Since the devastating attacks on New York and Washington, a wide range of actions has been taken by the Bush administration to neutralize the terrorist infrastructure arrayed against the United States. In addition, the president singled out Iran, North Korea, and Iraq as an “axis of evil.” Iraq has been brought under intense pressure to give up its weapons of mass destruction or face military strikes.
One nation that has been overlooked so far is Pakistan, which the United States has touted as a “frontline ally” in the anti-terrorism war. But Pakistan’s cooperation has been grudging and spotty. Thousands of al-Qaeda fighters managed to escape into Pakistan, where they have been sheltered and helped to regroup by Pakistani member groups of the International Islamic Front. Sections of the Pakistani military and its intelligence agencies continue to aid al-Qaeda and its sister terrorist groups in Pakistan. Many of the gains made during 2001 and 2002 in the U.S.-led war on terrorism in Afghanistan have been squandered because Pakistan has become al-Qaeda’s new command center.
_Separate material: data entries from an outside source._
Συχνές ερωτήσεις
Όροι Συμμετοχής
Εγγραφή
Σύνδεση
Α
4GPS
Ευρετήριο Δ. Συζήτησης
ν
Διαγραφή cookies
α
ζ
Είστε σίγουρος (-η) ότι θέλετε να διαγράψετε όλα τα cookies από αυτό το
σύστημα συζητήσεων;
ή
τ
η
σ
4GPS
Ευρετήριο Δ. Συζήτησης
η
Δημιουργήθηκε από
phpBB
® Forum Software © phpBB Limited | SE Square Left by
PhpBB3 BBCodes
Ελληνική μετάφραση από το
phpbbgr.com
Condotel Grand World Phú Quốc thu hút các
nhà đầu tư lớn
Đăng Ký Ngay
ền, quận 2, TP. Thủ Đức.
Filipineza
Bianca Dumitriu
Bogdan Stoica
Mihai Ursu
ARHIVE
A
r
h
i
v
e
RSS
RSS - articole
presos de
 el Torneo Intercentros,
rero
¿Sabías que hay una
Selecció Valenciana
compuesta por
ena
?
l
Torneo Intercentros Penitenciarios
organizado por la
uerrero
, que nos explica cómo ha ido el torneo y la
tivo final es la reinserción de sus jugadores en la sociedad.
Even worse, Pakistani nuclear experts are under investigation for links with al-Qaeda. There is legitimate concern that President Pervez Musharraf’s regime does not have full control over Pakistan’s nuclear weapons. Furthermore, Pakistan is reported to have shared its nuclear technology with North Korea, and possibly with Myanmar and Saudi Arabia, thus contributing to the problem of nuclear proliferation.
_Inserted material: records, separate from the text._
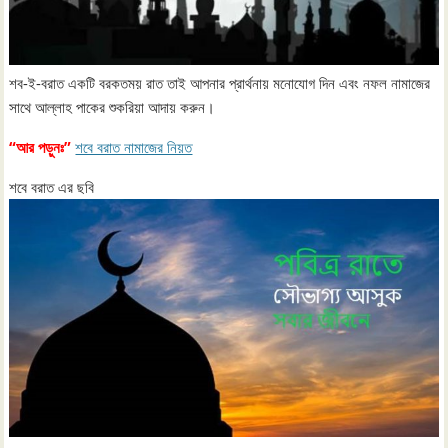
শব-ই-বরাত একটি বরকতময় রাত তাই আপনার প্রার্থনায় মনোযোগ দিন এবং নফল নামাজের
সাথে আল্লাহ পাকের শুকরিয়া আদায় করুন।
“আর পড়ুনঃ”
শবে বরাত নামাজের নিয়ত
শবে বরাত এর ছবি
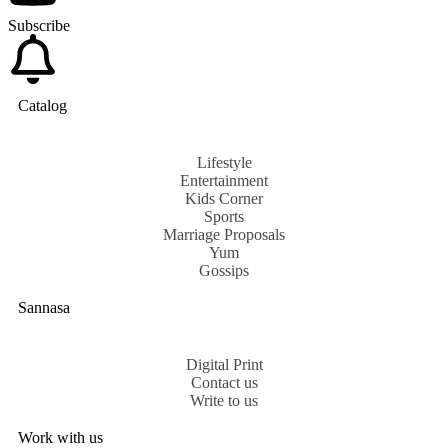
Subscribe
Catalog
Lifestyle
Entertainment
Kids Corner
Sports
Marriage Proposals
Yum
Gossips
Sannasa
Digital Print
Contact us
Write to us
Work with us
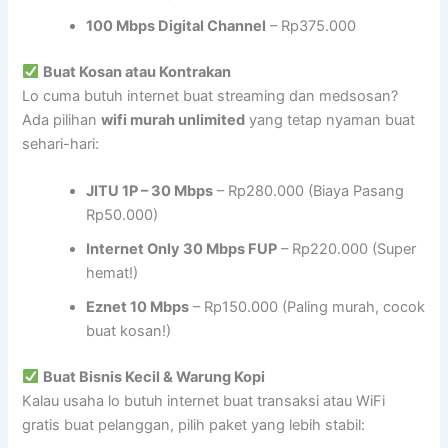
100 Mbps Digital Channel
– Rp375.000
Buat Kosan atau Kontrakan
Lo cuma butuh internet buat streaming dan medsosan?
Ada pilihan
wifi murah unlimited
yang tetap nyaman buat
sehari-hari:
JITU 1P – 30 Mbps
– Rp280.000 (Biaya Pasang
Rp50.000)
Internet Only 30 Mbps FUP
– Rp220.000 (Super
hemat!)
Eznet 10 Mbps
– Rp150.000 (Paling murah, cocok
buat kosan!)
Buat Bisnis Kecil & Warung Kopi
Kalau usaha lo butuh internet buat transaksi atau WiFi
gratis buat pelanggan, pilih paket yang lebih stabil:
A nation that is penetrated by Islamic radicals and that possesses dozens of nuclear weapons and proliferates them to other dictatorial countries poses a tangible and immediate problem. But U.S. policy toward Pakistan does not reflect that reality. In the absence of pressure from the United States, Pakistan has not found it necessary to take serious action against Islamic extremists or to end its proliferation activities. Other unstable nations are likely to look to Pakistan as a role model that has achieved nuclear status and checkmated the United States into acquiescence. North Korea may be the first nation to follow the Pakistani path.
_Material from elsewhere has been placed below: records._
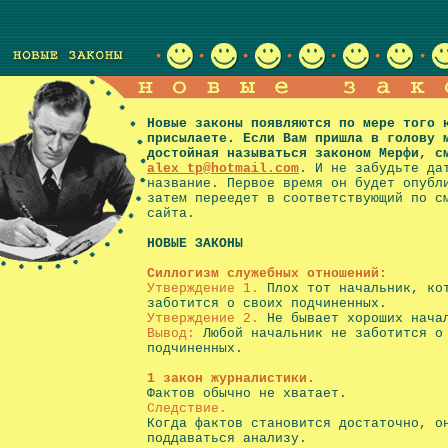
Новые законы появляются по мере того 
присылаете. Если Вам пришла в голову 
достойная называться законом Мерфи, с
alex_tp@hotmail.com
. И не забудьте да
название. Первое время он будет опубл
затем переедет в соответствующий по с
сайта.
НОВЫЕ ЗАКОНЫ
Силлогизм служебных отношений:
Утверждение 1.
Плох тот начальник, ко
заботится о своих подчиненных.
Утверждение 2.
Не бывает хороших нача
Вывод:
Любой начальник не заботится о
подчиненных.
1 закон журналистики.
Фактов обычно не хватает.
Следствие.
Когда фактов становится достаточно, о
поддаваться анализу.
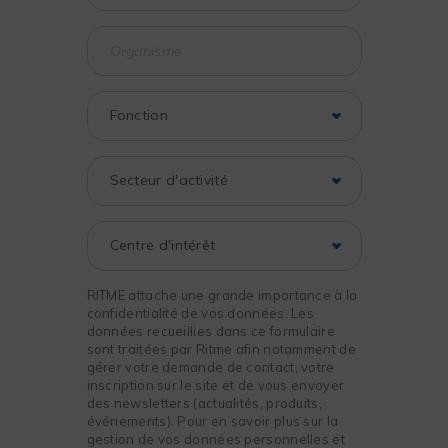
RITME attache une grande importance à la
confidentialité de vos données. Les
données recueillies dans ce formulaire
sont traitées par Ritme afin notamment de
gérer votre demande de contact, votre
inscription sur le site et de vous envoyer
des newsletters (actualités, produits,
événements). Pour en savoir plus sur la
gestion de vos données personnelles et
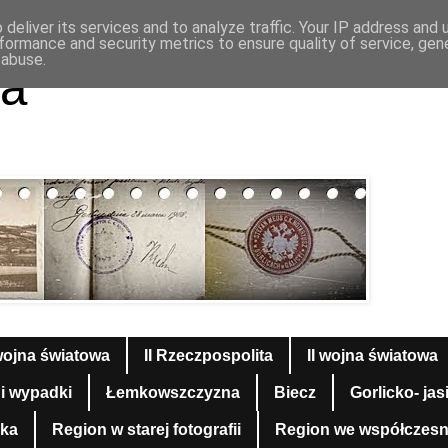
deliver its services and to analyze traffic. Your IP address and
formance and security metrics to ensure quality of service, ge
 abuse.
a
wojna światowa
II Rzeczpospolita
II wojna światowa
 i wypadki
Łemkowszczyzna
Biecz
Gorlicko- jas
yka
Region w starej fotografii
Region we współczesnej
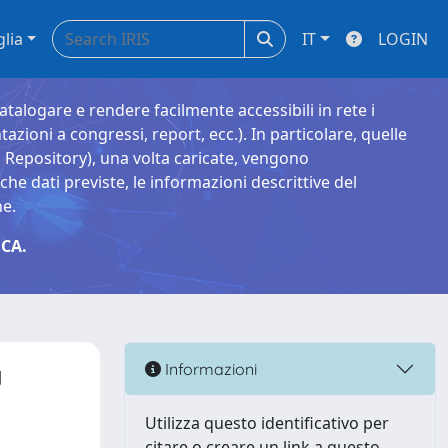
glia
IT
LOGIN
catalogare e rendere facilmente accessibili in rete i
tazioni a congressi, report, ecc.). In particolare, quelle
Repository), una volta caricate, vengono
 dati previste, le informazioni descrittive del
ne.
CA.
a
Informazioni
Utilizza questo identificativo per
citare o creare un link a questo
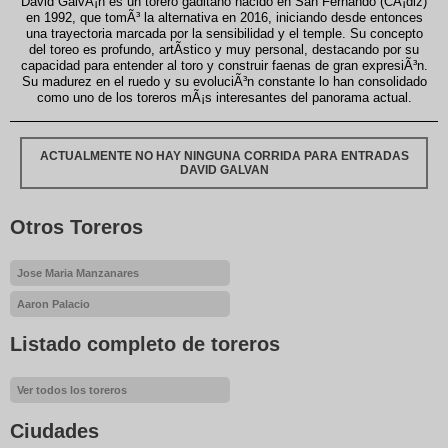
David GalvÃ¡n es un torero gaditano nacido en San Fernando (CÃ¡diz)
en 1992, que tomÃ³ la alternativa en 2016, iniciando desde entonces
una trayectoria marcada por la sensibilidad y el temple. Su concepto
del toreo es profundo, artÃ­stico y muy personal, destacando por su
capacidad para entender al toro y construir faenas de gran expresiÃ³n.
Su madurez en el ruedo y su evoluciÃ³n constante lo han consolidado
como uno de los toreros mÃ¡s interesantes del panorama actual.
ACTUALMENTE NO HAY NINGUNA CORRIDA PARA ENTRADAS
DAVID GALVAN
Otros Toreros
Jose Maria Manzanares
Aaron Palacio
Listado completo de toreros
Ver todos los toreros
Ciudades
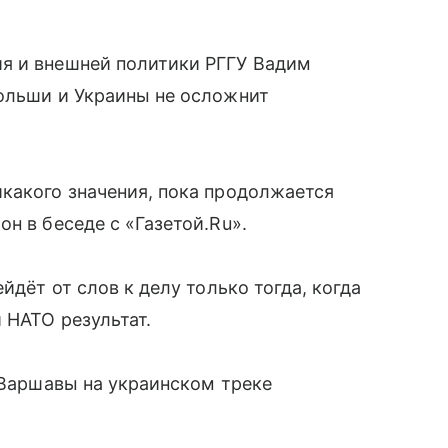
я и внешней политики РГГУ Вадим
Польши и Украины не осложнит
какого значения, пока продолжается
н в беседе с «Газетой.Ru».
йдёт от слов к делу только тогда, когда
 НАТО результат.
е Варшавы на украинском треке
A reevaluation of U.S. policy toward Pakistan is imperative. Forcing Pakistan to dismantle the terrorist infrastructure within its borders and put a tight lid on its nuclear proliferation activities is more likely to fortify short- and long-term U.S. national security interests than is an invasion of Iraq. There is also a need for contingency plans to rapidly secure and extract Pakistan’s nuclear weapons in case of a coup by Islamic radicals.